One Palestinian who was formerly detained in Sde Tieman told B’Tselem that he and others were led into a warehouse where he was forced to kneel prostrate and naked while soldiers beat them during interrogations. While on the way to another facility, he and other detainees were beaten if they talked or made any noise. During the beatings, he said his left leg was injured. As his leg pain intensified over the next several days, soldiers ignored his complaints and would strike his injured leg. His leg eventually had to be amputated. Even then, the torture continued, the man said, as he was forced to stand on his remaining leg for hours, preventing him from sleeping. He was later released to his family in Gaza with no formal charges against him, the report said.

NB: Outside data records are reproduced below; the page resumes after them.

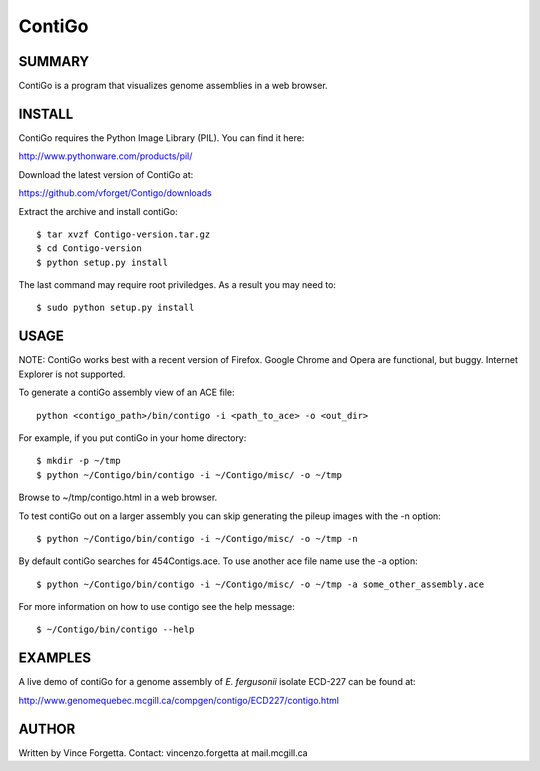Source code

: =======
ContiGo
=======

SUMMARY
-------

ContiGo is a program that visualizes genome assemblies in a web browser. 


INSTALL
-------

ContiGo requires the Python Image Library (PIL). You can find it here:

http://www.pythonware.com/products/pil/

Download the latest version of ContiGo at:

https://github.com/vforget/Contigo/downloads

Extract the archive and install contiGo::

  $ tar xvzf Contigo-version.tar.gz
  $ cd Contigo-version
  $ python setup.py install

The last command may require root priviledges. As a result you may need to::

  $ sudo python setup.py install

USAGE
-----

NOTE: ContiGo works best with a recent version of Firefox. Google Chrome and Opera are functional, but buggy. Internet Explorer is not supported.

To generate a contiGo assembly view of an ACE file::

  python <contigo_path>/bin/contigo -i <path_to_ace> -o <out_dir>

For example, if you put contiGo in your home directory::

  $ mkdir -p ~/tmp
  $ python ~/Contigo/bin/contigo -i ~/Contigo/misc/ -o ~/tmp

Browse to ~/tmp/contigo.html in a web browser.

To test contiGo out on a larger assembly you can skip generating the pileup images with the -n option::

  $ python ~/Contigo/bin/contigo -i ~/Contigo/misc/ -o ~/tmp -n

By default contiGo searches for 454Contigs.ace. To use another ace file name use the -a option::

  $ python ~/Contigo/bin/contigo -i ~/Contigo/misc/ -o ~/tmp -a some_other_assembly.ace

For more information on how to use contigo see the help message::

  $ ~/Contigo/bin/contigo --help

EXAMPLES
--------

A live demo of contiGo for a genome assembly of *E. fergusonii* isolate ECD-227 can be found at:

http://www.genomequebec.mcgill.ca/compgen/contigo/ECD227/contigo.html

AUTHOR
------
Written by Vince Forgetta.
Contact: vincenzo.forgetta at mail.mcgill.ca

B’Tselem alleged in the report that the abuses are a part of a systemwide policy meant to torture Palestinians, implemented by Minister of National Security Itamar Ben-Gvir, who oversees the Israel Prison Service and with the support of Prime Minister Benjamin Netanyahu and the Israeli government.
“The main problem is that it’s not only just the military facilities [like Sde Teiman],” Pelli said. “Nowadays, under these conditions and with this minister, everything is terrible.”
Sde Teiman resurfaced in the public eye in late July when a right-wing mob broke into the base after military investigators showed up to question soldiers suspected in the rape of a Palestinian prisoner. The mob also broke into a separate base where the soldiers were brought for questioning. Ben-Gvir referred to the “spectacle” of police coming to question soldiers, which he called “our best heroes,” as “nothing less than shameful.” The incident highlighted the increased polarisation between the prime minister’s far-right government and the country’s military command.
The arrests do not signal any increased accountability within the government, Mack believes, but were political decisions by Maj-Gen Yifat Tomer-Yerushalmi, the head military prosecutor in both cases. Even before the video leak, the rape victim received medical treatment in a public, civilian hospital where the medical staff found injuries consistent with sexual assault, Mack said, forcing the military’s hand to investigate.
“It shows a total failure,” he said, blaming Tomer-Yerushalmi for what he saw as a soft response to earlier allegations of prisoner abuse throughout the war.
Hearings around the petition to close Sde Teiman continued on Wednesday, during which right-wing protesters disrupted the proceedings. Throughout the case, demonstrators have regularly criticised Pelli and her colleagues as being “traitors” or defenders of Hamas militants, Pelli said.
At the hearing, lawyers for the military argued that there are no longer any issues at Sde Teiman as they have reduced the prison’s population from more than 700 to as few as 30 for short-term, temporary holds. The military said the remaining prisoners were not security risks and were no longer bound or blindfolded, unlike previous detainees at the facility.
Pelli argued to the court that their living conditions were still in violation of international law, as prisoners continued to be kept in cages with no beds or proper sanitation and were still being denied access to the Red Cross or attorneys. She also warned the prison population could increase again at any point during the ongoing war.
“You cannot take this snapshot of this day, if it’s extremely dynamic,” Pelli said. “Because if tomorrow, the IDF will enter [a village] in Gaza and detain all men there, take 200 people … what limits it? The war is not over.”